On August 5, 2001, about 1500 central daylight time, a Cessna A185F, N2904Q, piloted by a commercial pilot, sustained substantial damage on impact with water during takeoff from Crane Lake (CDD), Crane Lake, Minnesota. The personal flight was operating under 14 CFR part 91. Visual meteorological conditions prevailed at the time of the accident. No flight plan was on file. The pilot reported that he sustained no injury. He reported that one of his passengers was uninjured and the other passenger sustained serious injuries. The flight was originating at the time of the accident and was destined for Pike Lake, near Duluth, Minnesota.

The pilot reported:
After refueling we taxied to east end of lake (see X on map) [.] West
wind at est. 12 knots. Prior to takeoff checklist completed controls
tested free and correct. After aircraft on step and flying speed attained
(60 kts) the right float was raised and slight back pressure we were
airborne. On attempting to move control wheel to the right to level the a/c,
the control wheel was jammed. I immediately suspected that the rf seat
passengers knee was beneath the right side of the control wheel
preventing return to neutral position. I shouted to him to move his knee
but the control wheel remained jammed. The a/c continued in a left bank
reaching est. altitude of 30 to 50 feet above the water. The left bank
increased and we began to loose altitude despite full power. The aircraft
impacted the water in approx. a 40 [degree] bank (lt) and 45 [degree] nose
down attitude. We completed approx. 180 [degree] turn from our takeoff
heading. ... After liftoff this happened very quickly.
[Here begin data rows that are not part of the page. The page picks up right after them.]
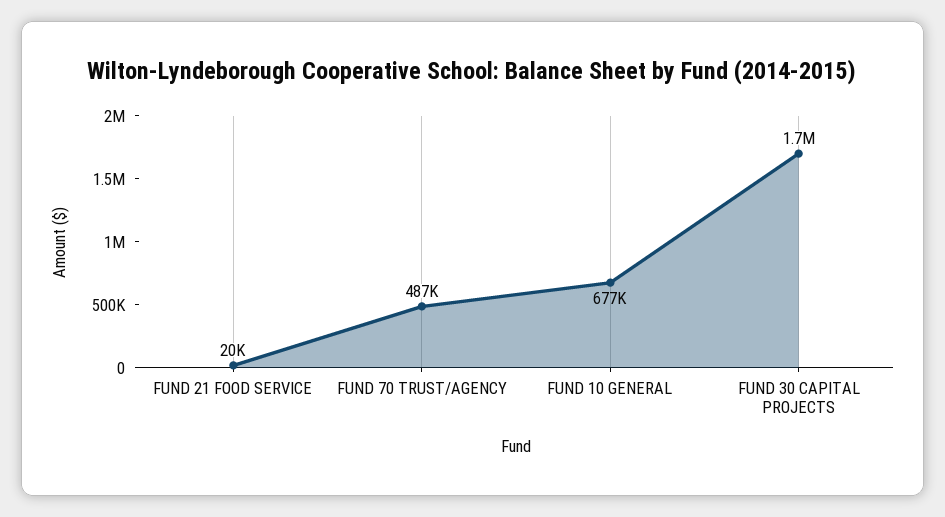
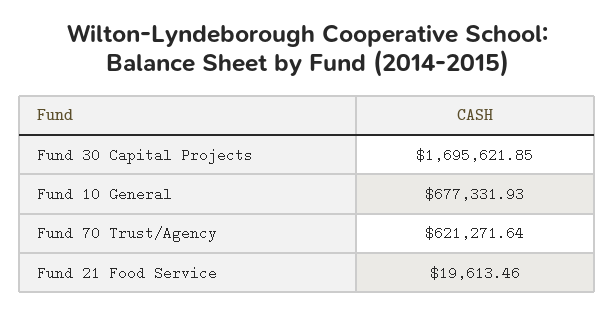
  {
    "FUND 21 FOOD SERVICE": 19613.46,
-   "FUND 70 TRUST/AGENCY": 487000,
+   "FUND 70 TRUST/AGENCY": 621271.64,
    "FUND 10 GENERAL": 677331.93,
    "FUND 30 CAPITAL PROJECTS": 1695621.85
  }

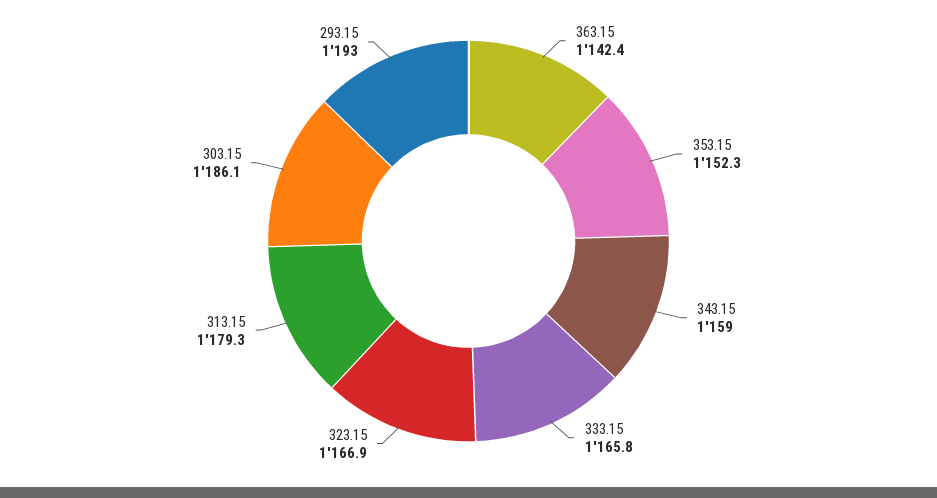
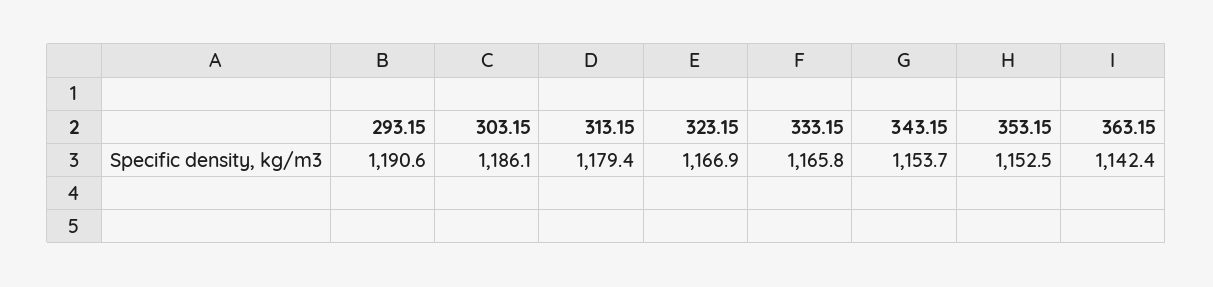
  {
    "363.15": 1142.4,
-   "353.15": 1152.3,
+   "353.15": 1152.5,
-   "343.15": 1159,
+   "343.15": 1153.7,
    "333.15": 1165.8,
    "323.15": 1166.9,
-   "313.15": 1179.3,
+   "313.15": 1179.4,
    "303.15": 1186.1,
-   "293.15": 1193
+   "293.15": 1190.6
  }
Probably in less than
10 or 15 seconds.

At 1458, the recorded CDD wind was 200 degrees at 5 knots.

The passenger stated:
... The plane was in a hard left bank making it clear that if we continued
said course a crash into the water was imminent. I heard the pilot say
'[the passenger's name], your knee' twice. I immediately looked down at my
left knee and witnessed the left side of the control wheel situated against the inner
aspect of the knee, but not appearing obstructed from movement. It never
occurred to me to look at the right knee. When I looked back up I could see
the inevitable about to happen and mentally tried to prepare myself for a
very sudden and harsh impact. ... I honestly do not know what precisely
caused the accident. I never asked the pilot if he witnessed my knee
blocking the control wheel. My awareness is always on high alert when
flying. I was wearing a pair of shorts that day and I did not sense any
'pressure or jamming' on or about either of my knees. The absence of
any bruising or abrasion on or about the knee/upper leg makes me
suspect my knees weren't the cause as well.

Federal Aviation Administration Inspectors examined the wreckage. Their examination revealed no pre-impact anomalies.